I'm surprised you are getting as far as you are. Can you paste in your test code? There must be a place where you are instantiating BarCompositeKey yourself, because Hibernate does not have an IdentifierGenerator for composite keys, and that seemsto be the central problem. It seems like you want Hibernate to update a
part of a composite-id.
My guess is that the fooId will be populated in the table (shouldn't your mapping specify that the table is "BAR"? This isn't your actual code, is it?), but not in the object itself. In terms of the object graph, Hibernate manages the many-to-one from Bar to Foo independently of the one-to-many from Foo to Bar. That is why fooId is always null in your test.
You may want to read
http://www.hibernate.org/hib_docs/reference/html/parent-child.html
I would recommend setting inverse="true" on barList. Then, in your code, whenever you add a Bar to barList, you will need to instantiate a BarCompositeKey, set its fooId and barId, and then set bar.barCompositeKey to the the key you just created.

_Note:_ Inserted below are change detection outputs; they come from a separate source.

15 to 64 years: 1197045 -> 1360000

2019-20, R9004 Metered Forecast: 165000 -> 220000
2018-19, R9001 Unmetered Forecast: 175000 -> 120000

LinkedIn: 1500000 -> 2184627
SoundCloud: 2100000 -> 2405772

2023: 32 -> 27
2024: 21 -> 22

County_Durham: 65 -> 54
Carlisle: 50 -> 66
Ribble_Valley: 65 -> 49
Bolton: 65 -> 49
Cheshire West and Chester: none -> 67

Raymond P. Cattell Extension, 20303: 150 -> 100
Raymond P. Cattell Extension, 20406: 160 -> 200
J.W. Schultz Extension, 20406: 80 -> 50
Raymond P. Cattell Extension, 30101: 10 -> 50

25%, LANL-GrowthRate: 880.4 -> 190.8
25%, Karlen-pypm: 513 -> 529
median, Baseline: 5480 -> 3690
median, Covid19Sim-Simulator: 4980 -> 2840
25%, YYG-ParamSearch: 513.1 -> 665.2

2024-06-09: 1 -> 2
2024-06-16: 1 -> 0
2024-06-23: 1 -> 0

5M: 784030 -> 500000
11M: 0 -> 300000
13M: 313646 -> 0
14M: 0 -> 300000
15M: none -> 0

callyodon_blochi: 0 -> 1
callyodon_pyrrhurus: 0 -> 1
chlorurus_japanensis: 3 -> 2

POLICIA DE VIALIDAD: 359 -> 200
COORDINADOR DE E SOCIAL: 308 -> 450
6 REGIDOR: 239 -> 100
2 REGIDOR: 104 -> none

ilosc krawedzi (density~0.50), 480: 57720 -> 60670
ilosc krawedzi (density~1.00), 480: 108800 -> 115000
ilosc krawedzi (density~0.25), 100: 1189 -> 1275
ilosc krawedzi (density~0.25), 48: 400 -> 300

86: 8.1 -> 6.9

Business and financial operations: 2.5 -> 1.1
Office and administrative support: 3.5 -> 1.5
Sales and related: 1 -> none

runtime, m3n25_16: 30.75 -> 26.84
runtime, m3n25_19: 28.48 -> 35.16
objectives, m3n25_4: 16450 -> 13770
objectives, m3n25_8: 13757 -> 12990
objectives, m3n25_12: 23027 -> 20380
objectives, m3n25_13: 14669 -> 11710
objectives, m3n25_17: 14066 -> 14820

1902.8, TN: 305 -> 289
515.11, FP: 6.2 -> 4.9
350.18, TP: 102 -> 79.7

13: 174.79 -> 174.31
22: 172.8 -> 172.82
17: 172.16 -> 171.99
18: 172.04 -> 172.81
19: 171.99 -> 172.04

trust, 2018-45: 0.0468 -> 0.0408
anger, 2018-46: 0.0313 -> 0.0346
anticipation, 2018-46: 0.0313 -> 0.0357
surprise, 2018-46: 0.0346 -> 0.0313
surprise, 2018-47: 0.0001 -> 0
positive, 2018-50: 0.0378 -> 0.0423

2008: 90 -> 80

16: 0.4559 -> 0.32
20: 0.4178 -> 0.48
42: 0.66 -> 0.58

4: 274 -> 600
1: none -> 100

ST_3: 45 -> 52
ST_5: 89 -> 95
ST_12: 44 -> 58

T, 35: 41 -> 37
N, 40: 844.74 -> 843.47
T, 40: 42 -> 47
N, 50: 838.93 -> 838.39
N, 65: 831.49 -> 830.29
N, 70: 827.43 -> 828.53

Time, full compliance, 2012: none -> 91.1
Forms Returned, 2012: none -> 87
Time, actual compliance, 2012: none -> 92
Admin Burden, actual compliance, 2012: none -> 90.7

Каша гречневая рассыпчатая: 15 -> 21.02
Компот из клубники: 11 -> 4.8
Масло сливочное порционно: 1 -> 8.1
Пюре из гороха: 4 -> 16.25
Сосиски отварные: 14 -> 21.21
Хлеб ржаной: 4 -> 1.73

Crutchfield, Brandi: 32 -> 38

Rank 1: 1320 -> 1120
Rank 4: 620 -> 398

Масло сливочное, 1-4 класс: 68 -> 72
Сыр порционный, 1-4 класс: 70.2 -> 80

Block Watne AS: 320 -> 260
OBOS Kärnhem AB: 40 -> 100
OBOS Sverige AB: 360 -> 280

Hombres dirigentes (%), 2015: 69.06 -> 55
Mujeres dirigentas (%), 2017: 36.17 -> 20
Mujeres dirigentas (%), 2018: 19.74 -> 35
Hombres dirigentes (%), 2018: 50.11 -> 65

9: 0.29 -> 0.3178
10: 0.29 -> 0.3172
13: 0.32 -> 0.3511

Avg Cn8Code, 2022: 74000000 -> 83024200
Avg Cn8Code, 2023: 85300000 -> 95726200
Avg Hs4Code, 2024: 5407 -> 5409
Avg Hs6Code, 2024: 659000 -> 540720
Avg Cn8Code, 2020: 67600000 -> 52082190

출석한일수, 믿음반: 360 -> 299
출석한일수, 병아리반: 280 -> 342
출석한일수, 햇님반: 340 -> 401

Really, though, it seems like it would be better to get rid of the composite-id and have either a surrogate key with the Bar-to-Foo relationship mapped as a regular many-to-one relationship (rather than a part of the identifier), or use the <list> mapping and make BARID the index.
Unfortunately I can't answer exactly why you are getting the exception you are receiving, but I'm pretty sure it has to do with the parent-child stuff.